Следующая группа по уровню благосостояния (15 % населения) сохранила свою долю — 27 % — в национальном доходе (540 долл. на душу населения в 1960 г. и 720 долл. в 1970 г.). Между тем у группы лиц низкого дохода (40 % населения) эта доля упала с 34,3 до 27,8 % (257 долл. на душу населения в 1960 г. и 278 долл. в 1970 г.). Наконец доля беднейшей части бразильцев (40 % населения) также сократилась с 11,2 до 9 % (84 долл. в 1960 г. и 90 долл. в 1970 г.). Как видим, 80 % населения страны не могли обеспечить себе минимального жизненного уровня и снизили свое и без того малое участие в национальном доходе с 45,5 до 36,8 %.
Такова была цена осуществления политики стабилизации, продиктованной МВФ. Рассмотрим некоторые финансовые показатели. Инфляция в 1963 г. составила 82 %, 1964 г. — 93,3, а в 1967 г. — 22,5 % [6]. Бюджетный дефицит, достигавший в 1963 г. около 4,8 % ВВП, снизился до 0,3 % в 1971 г., в период пика экономического развития. Дефицит платежного баланса уменьшился вследствие снижения потребления и уровня капиталовложений. Чтобы возместить это, государство превратилось в крупного потребителя и инвестора. В противоположность тому, что ожидалось, в 1964—1967 гг. иностранный капитал в страну почти не поступал. Прямые частные вложения, которые сократились в период правления Ж. Гуларта (9 млн долл. в 1962 г. и 30 млн в 1963 г.), продолжали оставаться на низком уровне в 1964 г. (28 млн) и несколько увеличились в последующем (хотя и оставались меньшими, чем в период администрации Ж. Кубичека): в 1965 г. — 70 млн, в 1966 г. — 74, в 1967 г. — 76 и в 1968 г. 61 млн долл. Объяснение весьма простое: депрессия отпугивает инвесторов. Те небольшие капиталовложения, которые поступали в указанный период в страну, и реинвестиции производились в целях скупки национальных предприятий, обанкротившихся вследствие сдерживания кредитования — одной из основ программы валютной стабилизации, навязанной МВФ.

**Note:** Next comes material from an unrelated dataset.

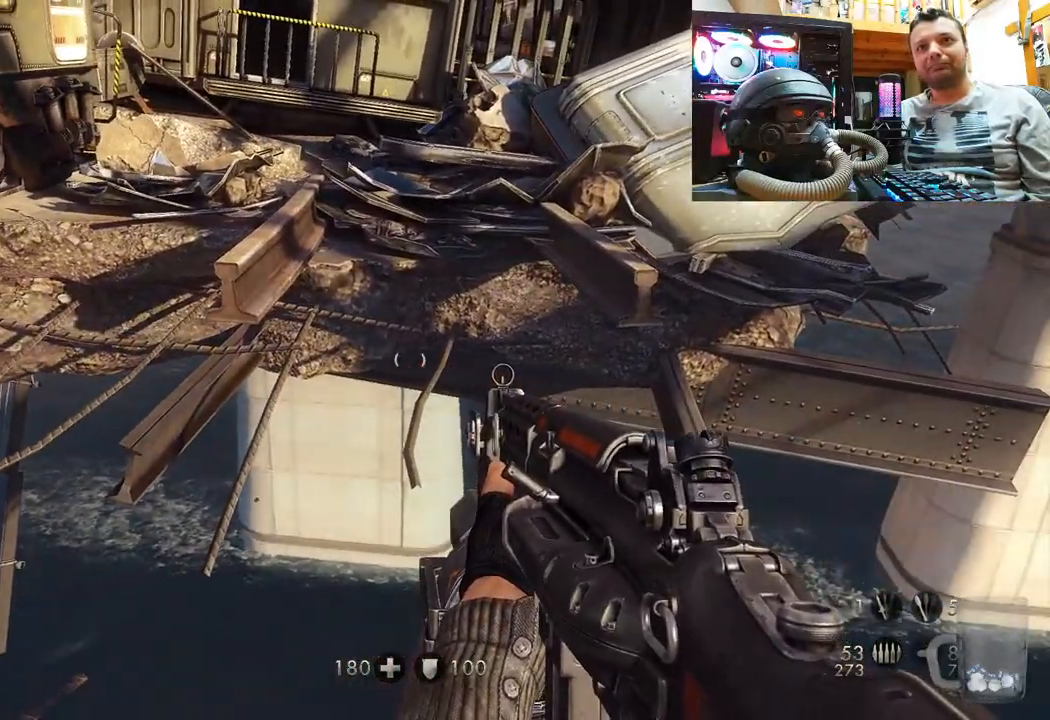
{"buttons": [], "left_stick": "center", "right_stick": "center", "events": [[167, "right_stick", "center"]]}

В 1968 г. начинается экономический подъем, столь часто называемый «бразильским чудом». Многие пытались ассоциировать экономический рост с военной диктатурой, усматривая прямую связь между «безопасностью» и развитием. В свете вышеизложенного такая посылка является неверной. Во-первых, весьма значительные подъемы экономического развития отмечались и в периоды демократических режимов, например, при правительстве Ж. Кубичека. Во-вторых, военная диктатура несет ответственность за самую серьезную депрессию в экономической истории послевоенной Бразилии.
Рассмотрим внимательно, что представлял собой подъем 1968—1974 гг. Среднегодовой прирост ВВП удерживался в этот период на уровне 10 %, прирост промышленного производства составлял 11 %. В то же время темп инфляции продолжал оставаться стабильным и снизился лишь в 1972 г. — до 17,5 % и, по некоторым неуточненным данным, до 12 % в 1973 г.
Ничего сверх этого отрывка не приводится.